- [Written task 1]:
Copy out the stretch of the article on Australia's dairy wholesale sector from "In recent years, retailers" through "dairy product manufacturers.".

- [Provided passage]:
┄┄┄┄┄┄
Australia’s dairy wholesale sector is coming off a good year, thanks to surging global food prices. But as prices fall, increased competition will lead to consolidation and force some companies out of the sector. IBISWorld general manager ROBERT BRYANT explains.
By Robert Bryant
Australia’s dairy wholesale sector is coming off a good year, thanks to surging global food prices. But as prices fall, increased competition will lead to consolidation and force some companies out of the sector.
Companies within Australia’s dairy sector are used to taking the good with the bad, and in the last 12 months they have seen plenty of both. While drought continues to provide enormous challenges for the sector, strong global demand during the first half of 2008 (remember the threat of the global food crisis?) helped push up prices.
The dairy wholesale products sector has its own set of challenges. Deregulation has increased the exposure of the dairy industry to both domestic and international market forces, which has stimulated industry consolidation and a national approach to dairy manufacture and wholesaling.
In recent years, retailers have been increasingly bypassing separate wholesalers and buying directly from the manufacturer. This has increased competition, particularly for smaller, less efficient specialist dairy product wholesalers. Effective wholesaler bypass has been aided by the increased consolidation and vertical integration of dairy product manufacturers.
┄┄┄┄┄┄
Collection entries

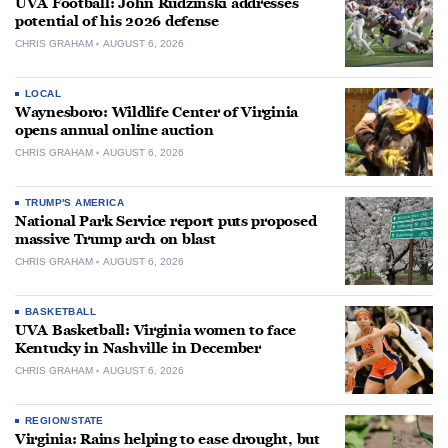
UVA Football: John Rudzinski addresses
potential of his 2026 defense
CHRIS GRAHAM
AUGUST 6, 2026
LOCAL
Waynesboro: Wildlife Center of Virginia
opens annual online auction
CHRIS GRAHAM
AUGUST 6, 2026
TRUMP'S AMERICA
National Park Service report puts proposed
massive Trump arch on blast
CHRIS GRAHAM
AUGUST 6, 2026
BASKETBALL
UVA Basketball: Virginia women to face
Kentucky in Nashville in December
CHRIS GRAHAM
AUGUST 6, 2026
REGION/STATE
Virginia: Rains helping to ease drought, but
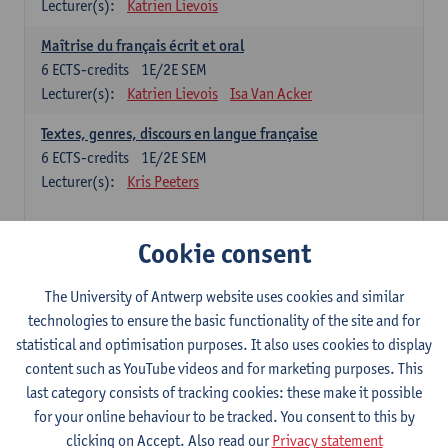
Lecturer(s):
Katrien Lievois
Maîtrise du français écrit et oral
6
ECTS-credits
1E/2E SEM
Lecturer(s):
Katrien Lievois
Isa Van Acker
Textes, genres, discours en langue française
6
ECTS-credits
1E/2E SEM
Lecturer(s):
Kris Peeters
Chinese: compulsory courses
Cookie consent
Hanyu yufa: Chinese grammar 1
The University of Antwerp website uses cookies and similar
6
ECTS-credits
1E/2E SEM
technologies to ensure the basic functionality of the site and for
Lecturer(s):
Ching Lin Pang
Wim Haagdorens
statistical and optimisation purposes. It also uses cookies to display
Hanyu du xie: Chinese Language Proficiency 1
content such as YouTube videos and for marketing purposes. This
6
ECTS-credits
1E/2E SEM
last category consists of tracking cookies: these make it possible
Lecturer(s):
Ching Lin Pang
Wim Haagdorens
for your online behaviour to be tracked. You consent to this by
clicking on Accept. Also read our
Privacy statement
┄┄┄┄┄┄
- [Written task 2]:
Revise the listing from its start through the line containing "Virginia: Rains helping to ease drought, but", replacing each "AUGUST" with "SEPTEMBER" and leaving everything else unchanged. Return only those lines, without the pictures.

- [Result 1]:
In recent years, retailers have been increasingly bypassing separate wholesalers and buying directly from the manufacturer. This has increased competition, particularly for smaller, less efficient specialist dairy product wholesalers. Effective wholesaler bypass has been aided by the increased consolidation and vertical integration of dairy product manufacturers.

- [Result 2]:
UVA Football: John Rudzinski addresses
potential of his 2026 defense
CHRIS GRAHAM
SEPTEMBER 6, 2026
LOCAL
Waynesboro: Wildlife Center of Virginia
opens annual online auction
CHRIS GRAHAM
SEPTEMBER 6, 2026
TRUMP'S AMERICA
National Park Service report puts proposed
massive Trump arch on blast
CHRIS GRAHAM
SEPTEMBER 6, 2026
BASKETBALL
UVA Basketball: Virginia women to face
Kentucky in Nashville in December
CHRIS GRAHAM
SEPTEMBER 6, 2026
REGION/STATE
Virginia: Rains helping to ease drought, but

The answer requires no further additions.